Renowned hitmaker Warren was by no means the first gun for hire to write for Aerosmith, of course. Desmond Child in particular had worked well with the band since their mid-80s comeback, on songs including Dude (Looks Like A Lady) and Angel. But was working with outside songwriters a process that the band happily embraced from the get-go?
“I couldn’t answer that question because I never worked with any of the songwriters that Steven and Joe worked with,” Kramer answers. “If I had, I could have come up with some songs as well. But because of how the politics worked in the band at the time, those guys worked with the songwriters and came up with the songs. It’s not a time that I remember fondly. It would have been nice [to be more involved in the songwriting] because all of the rest of us have ideas about songs.”

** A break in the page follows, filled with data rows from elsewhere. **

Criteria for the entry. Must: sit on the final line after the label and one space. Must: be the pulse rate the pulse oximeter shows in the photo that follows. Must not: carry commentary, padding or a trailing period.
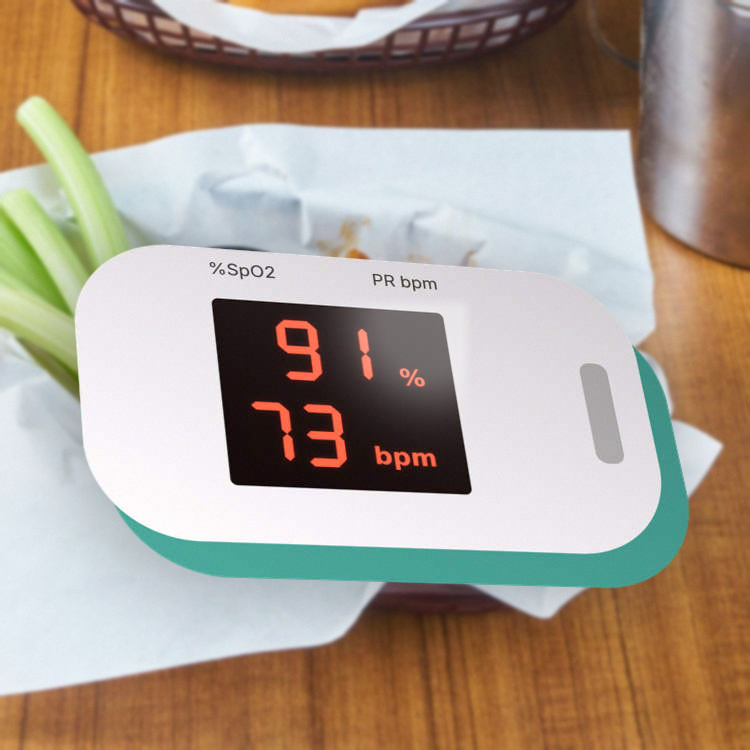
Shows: 73 bpm
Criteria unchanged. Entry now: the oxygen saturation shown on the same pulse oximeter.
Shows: 91 %
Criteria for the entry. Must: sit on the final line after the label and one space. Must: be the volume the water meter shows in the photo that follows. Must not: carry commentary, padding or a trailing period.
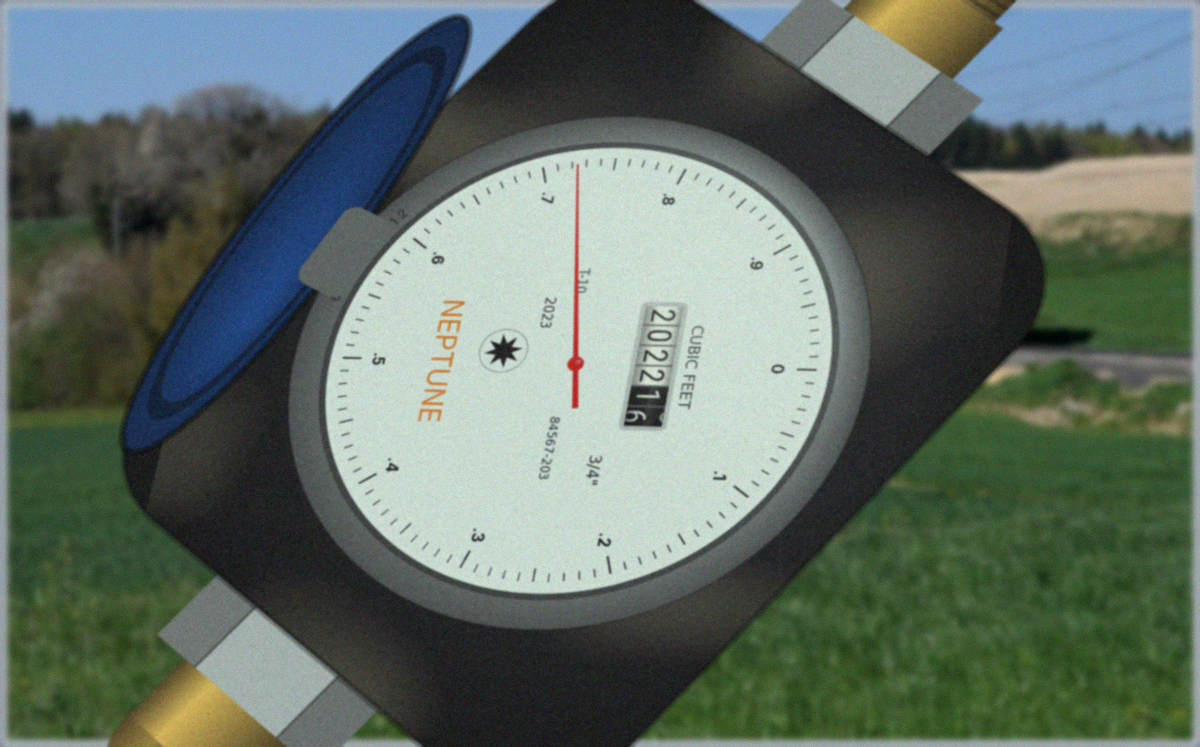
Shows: 202215.72 ft³
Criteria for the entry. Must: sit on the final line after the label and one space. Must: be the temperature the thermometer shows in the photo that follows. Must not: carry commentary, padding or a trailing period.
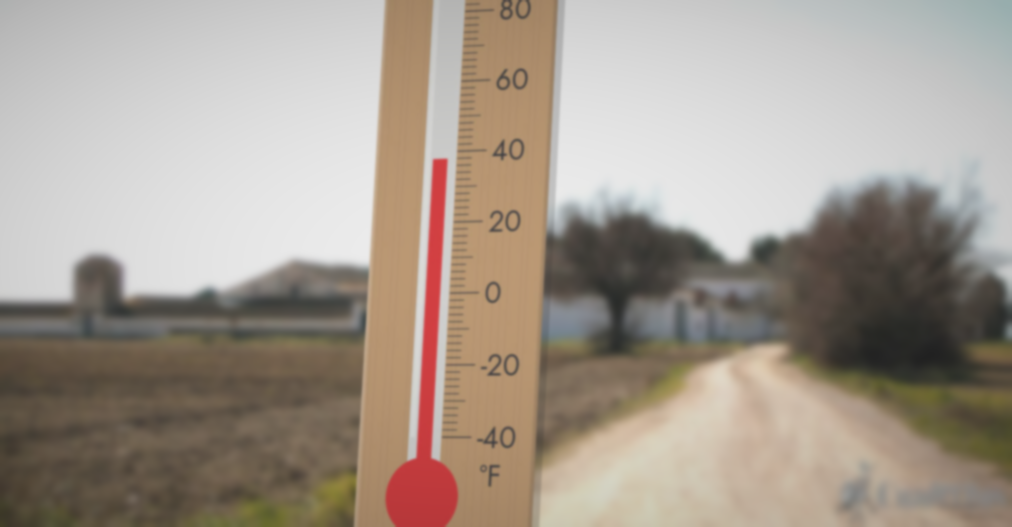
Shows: 38 °F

Regardless of who wrote the song, the history books show that I Don’t Want To Miss A Thing was a US number one hit, and still the only one of Aerosmith’s career. Its success went hand in hand with the film’s stellar box office performance, helping to bring a younger generation of fans to a band who at that point had already been going for almost 30 years.
In doing so, another chapter was added to the big book of Aerosmith comebacks. That’s a pretty weighty tome, but this entry is particularly special for Kramer. The drummer had been lifted from the punishing depths of a nervous breakdown to the summit of the US Billboard chart. So presumably I Don’t Want To Miss A Thing is close to his heart?
“It’s okay,” he replies flatly when asked to share his thoughts on the track 19 years on from its release. “It’s just another song.”
Kramer might view it today as just another song, but back then, I Don’t Want To Miss A Thing ensured that the Nine Lives world tour kept on rolling. It eventually stretched to over two years and more than 200 dates.
“We were just about to go off the road and that song came around,” he says. “We continued to tour off that song for another year. That was welcomed by the band. At that time, that was what we did. We would be on the road for twelve or eighteen months, and the only time we came off the road was to make another record.”
“Things are a little bit different today,” he says, laughing. “We’re all a little older. I can’t do the things now that I did when I was twenty-five. But Lord knows we try. We give it a good shot!”